What the task requires -
Transcribe, with complete accuracy, all of the entries below except for the pictures.

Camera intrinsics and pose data
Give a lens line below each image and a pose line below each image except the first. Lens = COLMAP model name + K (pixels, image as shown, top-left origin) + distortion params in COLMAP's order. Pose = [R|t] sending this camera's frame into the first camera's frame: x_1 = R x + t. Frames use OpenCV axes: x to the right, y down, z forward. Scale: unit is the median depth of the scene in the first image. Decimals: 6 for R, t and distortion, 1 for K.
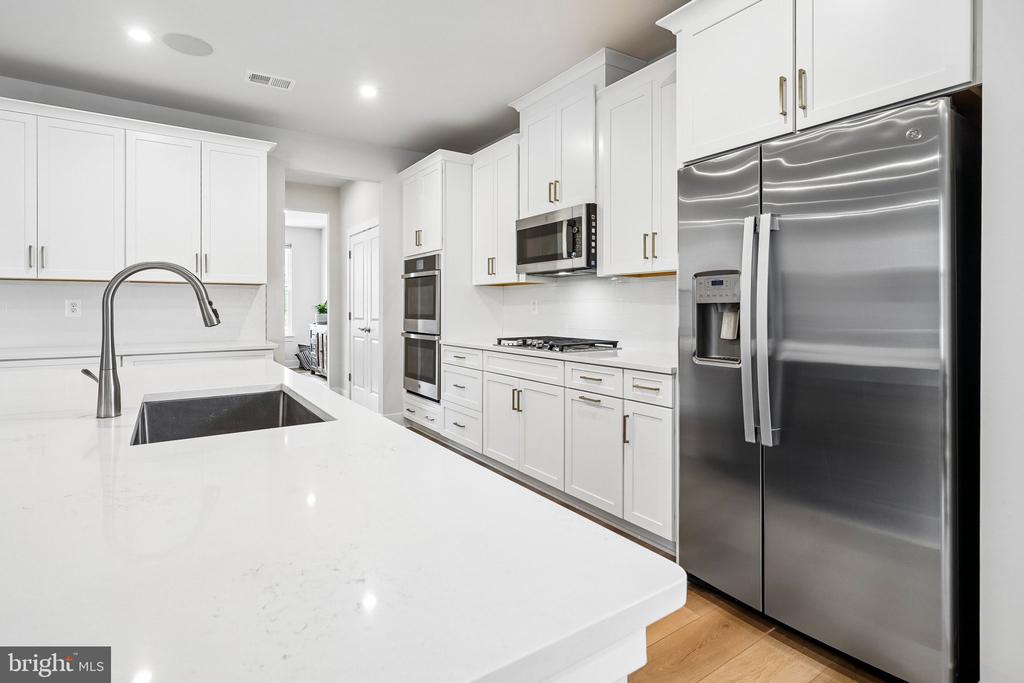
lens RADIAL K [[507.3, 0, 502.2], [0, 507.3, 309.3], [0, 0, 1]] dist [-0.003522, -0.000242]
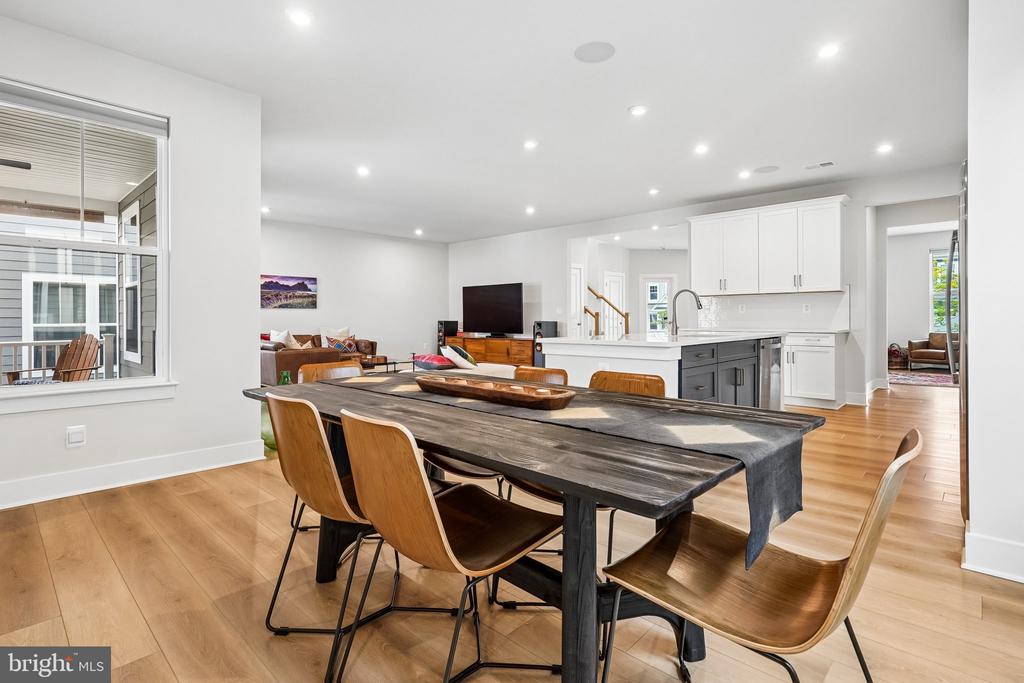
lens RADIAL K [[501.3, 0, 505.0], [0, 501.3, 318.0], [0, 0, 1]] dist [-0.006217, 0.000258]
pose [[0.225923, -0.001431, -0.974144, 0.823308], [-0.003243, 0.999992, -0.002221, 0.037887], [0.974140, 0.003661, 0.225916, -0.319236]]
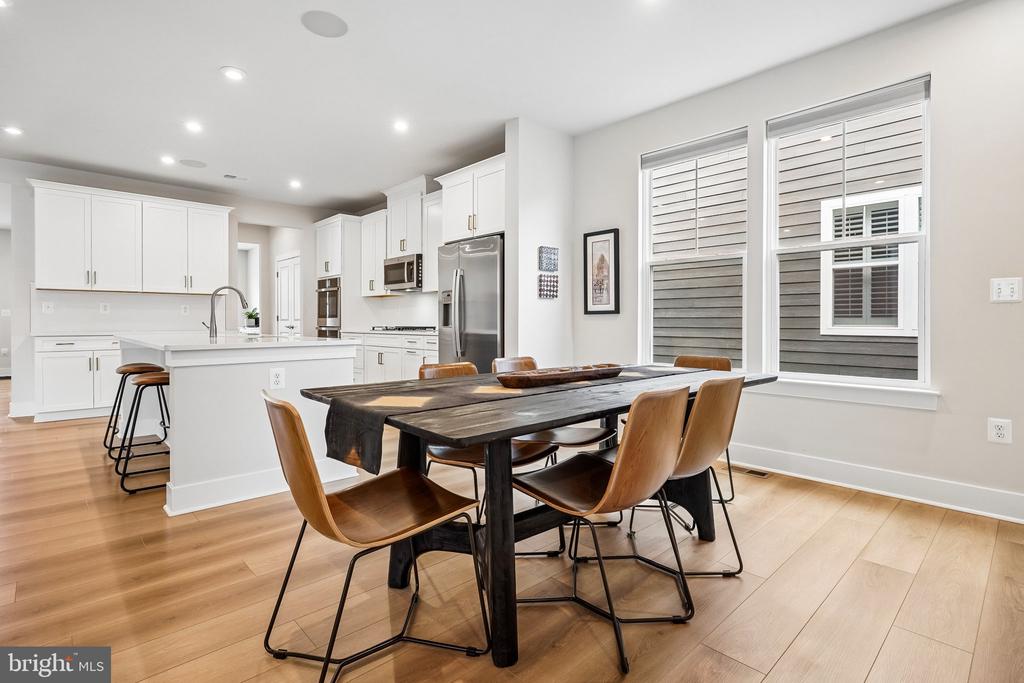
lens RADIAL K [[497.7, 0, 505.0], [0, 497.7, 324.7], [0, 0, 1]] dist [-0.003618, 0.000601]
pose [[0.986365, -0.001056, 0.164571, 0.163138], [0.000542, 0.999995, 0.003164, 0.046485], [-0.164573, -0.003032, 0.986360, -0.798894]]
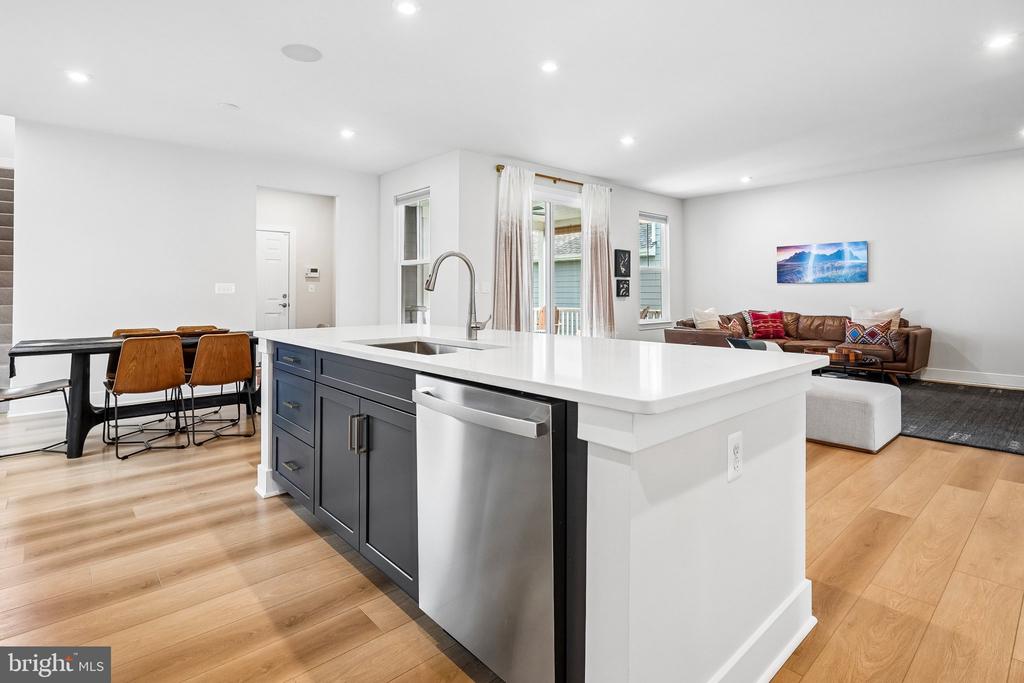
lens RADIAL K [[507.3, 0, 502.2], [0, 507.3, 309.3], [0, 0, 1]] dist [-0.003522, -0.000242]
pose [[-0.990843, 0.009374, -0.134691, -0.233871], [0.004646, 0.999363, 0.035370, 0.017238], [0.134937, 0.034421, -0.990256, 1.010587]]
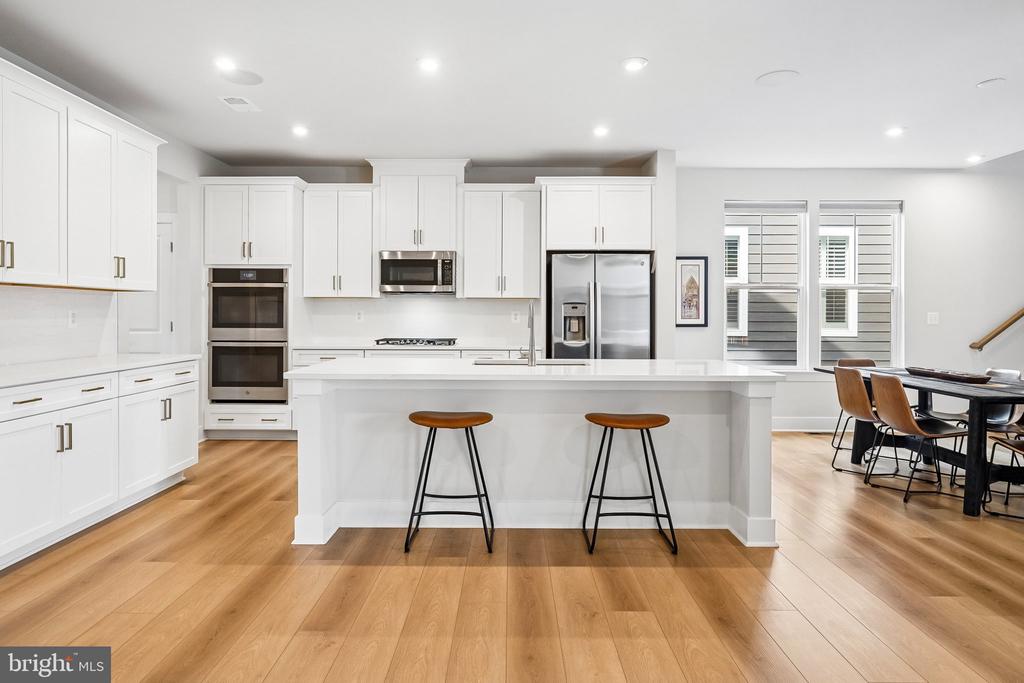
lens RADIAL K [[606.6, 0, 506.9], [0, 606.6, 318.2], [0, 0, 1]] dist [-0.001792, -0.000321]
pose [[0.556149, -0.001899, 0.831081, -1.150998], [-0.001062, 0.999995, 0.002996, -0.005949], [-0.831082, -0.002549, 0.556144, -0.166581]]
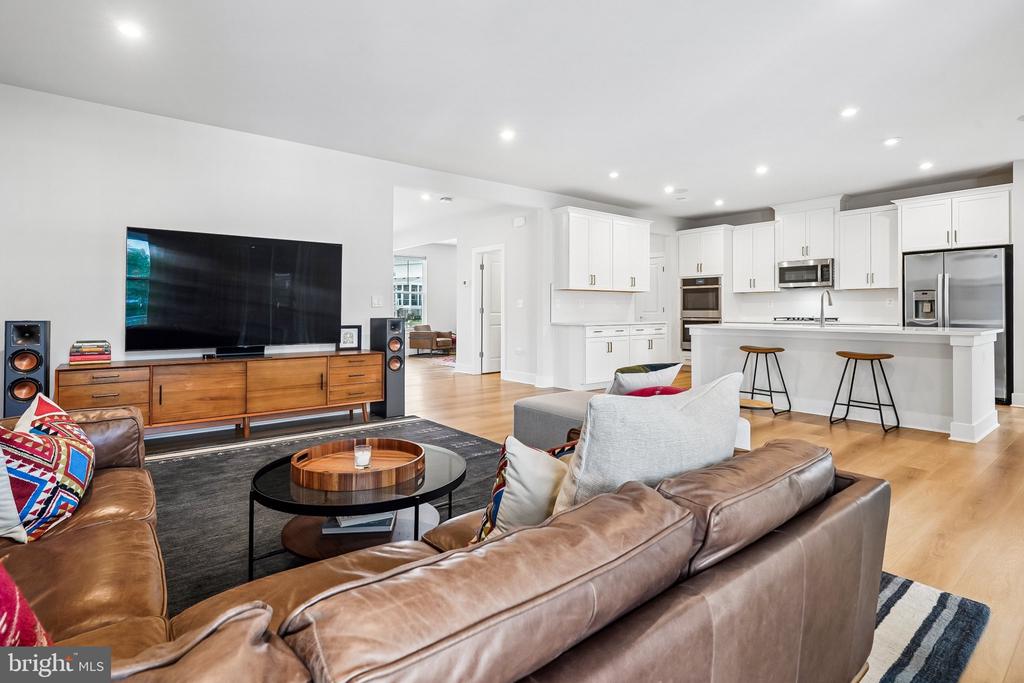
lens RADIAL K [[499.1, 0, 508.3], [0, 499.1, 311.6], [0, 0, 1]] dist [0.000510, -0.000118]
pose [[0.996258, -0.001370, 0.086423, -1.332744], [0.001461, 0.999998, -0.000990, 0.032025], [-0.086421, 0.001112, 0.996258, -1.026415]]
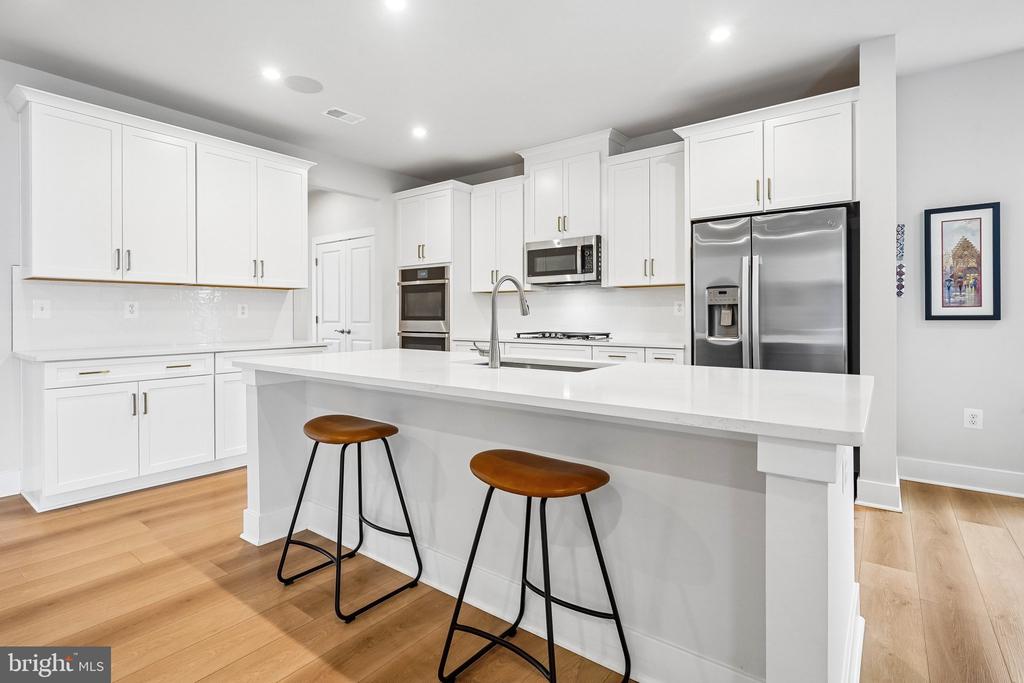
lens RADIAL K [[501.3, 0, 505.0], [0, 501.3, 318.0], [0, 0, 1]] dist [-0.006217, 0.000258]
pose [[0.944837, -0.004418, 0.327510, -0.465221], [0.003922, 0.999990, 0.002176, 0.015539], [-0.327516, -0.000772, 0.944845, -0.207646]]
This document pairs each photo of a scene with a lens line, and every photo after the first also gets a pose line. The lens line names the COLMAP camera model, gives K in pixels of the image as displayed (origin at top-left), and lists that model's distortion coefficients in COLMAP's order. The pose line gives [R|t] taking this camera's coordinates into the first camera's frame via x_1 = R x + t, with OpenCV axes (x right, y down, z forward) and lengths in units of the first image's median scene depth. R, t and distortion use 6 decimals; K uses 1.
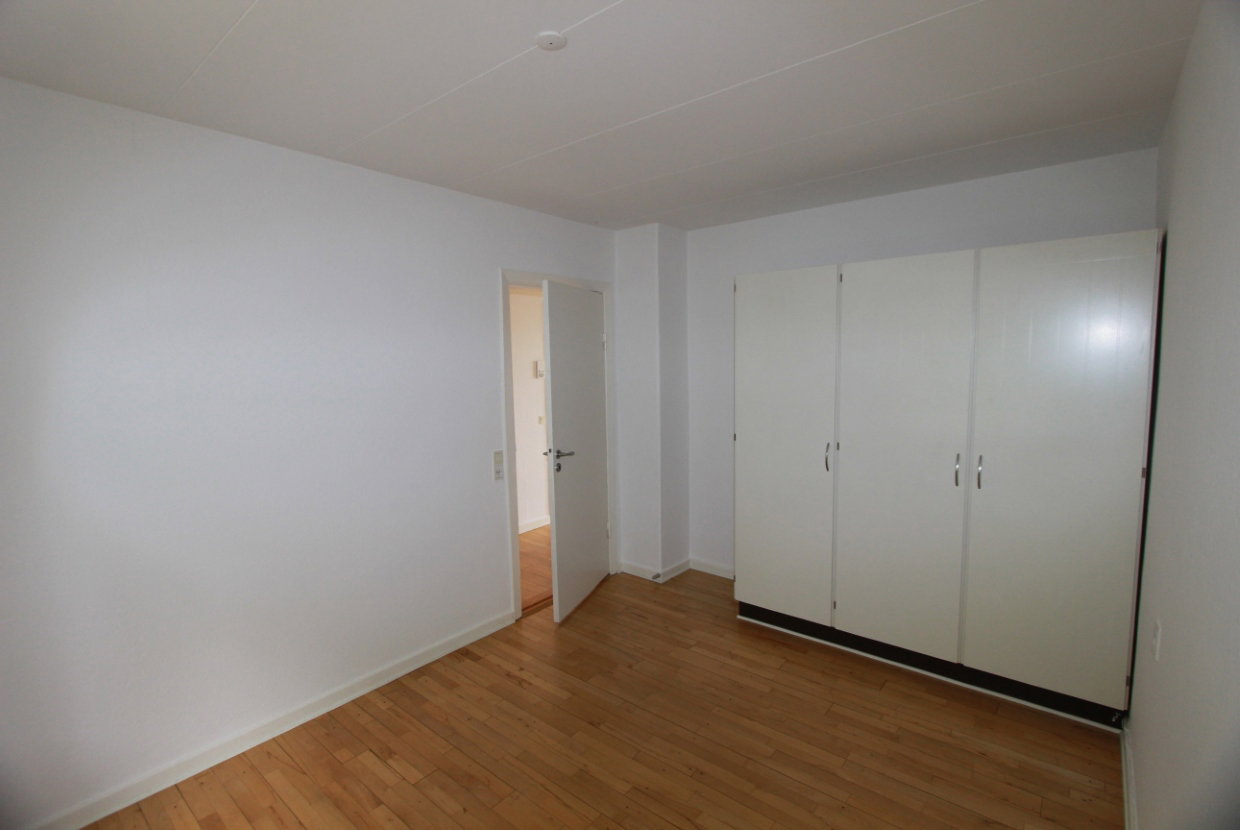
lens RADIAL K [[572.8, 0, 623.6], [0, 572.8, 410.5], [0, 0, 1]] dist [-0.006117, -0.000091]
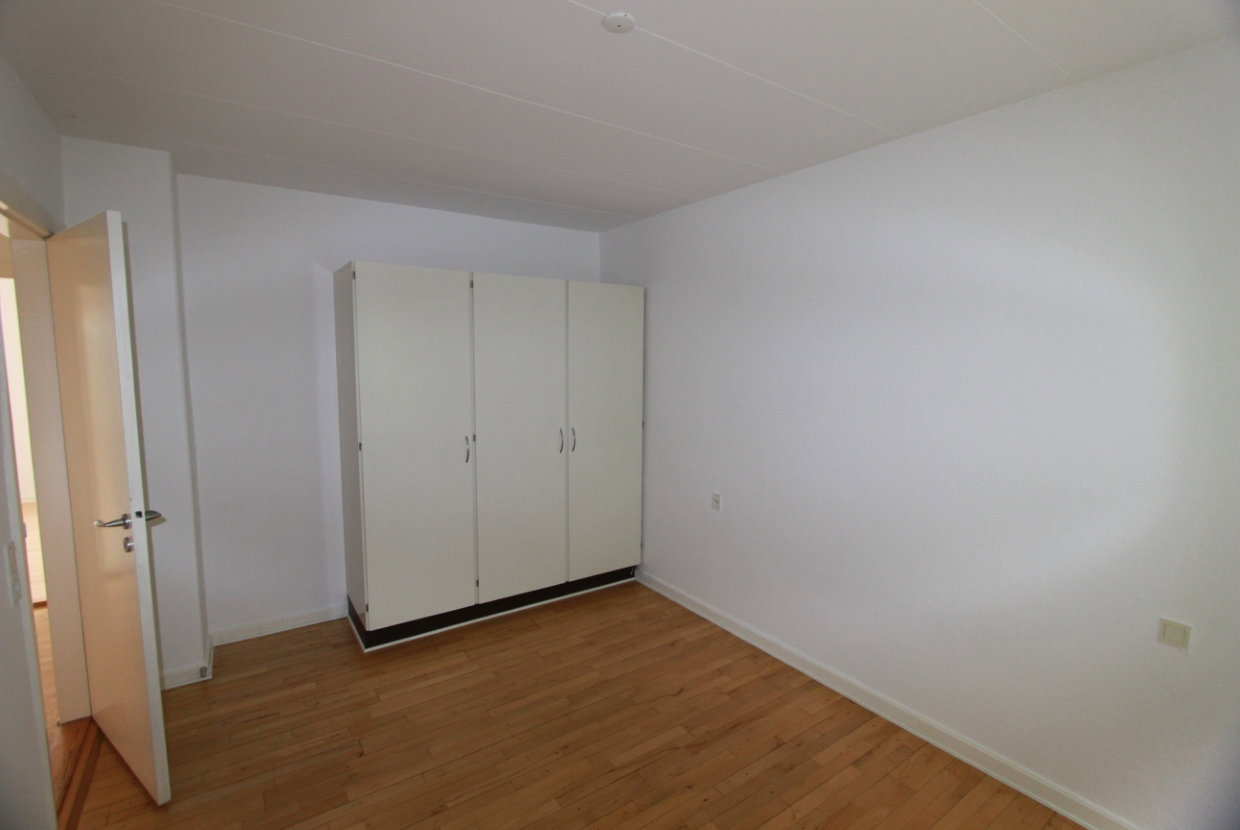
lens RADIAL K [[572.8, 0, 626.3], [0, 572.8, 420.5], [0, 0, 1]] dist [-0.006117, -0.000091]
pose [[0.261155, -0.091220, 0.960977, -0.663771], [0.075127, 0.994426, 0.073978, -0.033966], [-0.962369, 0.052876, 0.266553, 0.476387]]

Output below -
Give a lens line below each image and a pose line below each image except the first. Lens = COLMAP model name + K (pixels, image as shown, top-left origin) + distortion params in COLMAP's order. Pose = [R|t] sending this camera's frame into the first camera's frame: x_1 = R x + t. Frames use OpenCV axes: x to the right, y down, z forward. Scale: unit is the median depth of the scene in the first image. Decimals: 6 for R, t and distortion, 1 for K.
lens RADIAL K [[507.3, 0, 502.2], [0, 507.3, 309.3], [0, 0, 1]] dist [-0.003522, -0.000242]
lens RADIAL K [[501.3, 0, 505.0], [0, 501.3, 318.0], [0, 0, 1]] dist [-0.006217, 0.000258]
pose [[0.225923, -0.001431, -0.974144, 0.823308], [-0.003243, 0.999992, -0.002221, 0.037887], [0.974140, 0.003661, 0.225916, -0.319236]]
lens RADIAL K [[497.7, 0, 505.0], [0, 497.7, 324.7], [0, 0, 1]] dist [-0.003618, 0.000601]
pose [[0.986365, -0.001056, 0.164571, 0.163138], [0.000542, 0.999995, 0.003164, 0.046485], [-0.164573, -0.003032, 0.986360, -0.798894]]
lens RADIAL K [[507.3, 0, 502.2], [0, 507.3, 309.3], [0, 0, 1]] dist [-0.003522, -0.000242]
pose [[-0.990843, 0.009374, -0.134691, -0.233871], [0.004646, 0.999363, 0.035370, 0.017238], [0.134937, 0.034421, -0.990256, 1.010587]]
lens RADIAL K [[606.6, 0, 506.9], [0, 606.6, 318.2], [0, 0, 1]] dist [-0.001792, -0.000321]
pose [[0.556149, -0.001899, 0.831081, -1.150998], [-0.001062, 0.999995, 0.002996, -0.005949], [-0.831082, -0.002549, 0.556144, -0.166581]]
lens RADIAL K [[499.1, 0, 508.3], [0, 499.1, 311.6], [0, 0, 1]] dist [0.000510, -0.000118]
pose [[0.996258, -0.001370, 0.086423, -1.332744], [0.001461, 0.999998, -0.000990, 0.032025], [-0.086421, 0.001112, 0.996258, -1.026415]]
lens RADIAL K [[501.3, 0, 505.0], [0, 501.3, 318.0], [0, 0, 1]] dist [-0.006217, 0.000258]
pose [[0.944837, -0.004418, 0.327510, -0.465221], [0.003922, 0.999990, 0.002176, 0.015539], [-0.327516, -0.000772, 0.944845, -0.207646]]
This document pairs each photo of a scene with a lens line, and every photo after the first also gets a pose line. The lens line names the COLMAP camera model, gives K in pixels of the image as displayed (origin at top-left), and lists that model's distortion coefficients in COLMAP's order. The pose line gives [R|t] taking this camera's coordinates into the first camera's frame via x_1 = R x + t, with OpenCV axes (x right, y down, z forward) and lengths in units of the first image's median scene depth. R, t and distortion use 6 decimals; K uses 1.
lens RADIAL K [[572.8, 0, 623.6], [0, 572.8, 410.5], [0, 0, 1]] dist [-0.006117, -0.000091]
lens RADIAL K [[572.8, 0, 626.3], [0, 572.8, 420.5], [0, 0, 1]] dist [-0.006117, -0.000091]
pose [[0.261155, -0.091220, 0.960977, -0.663771], [0.075127, 0.994426, 0.073978, -0.033966], [-0.962369, 0.052876, 0.266553, 0.476387]]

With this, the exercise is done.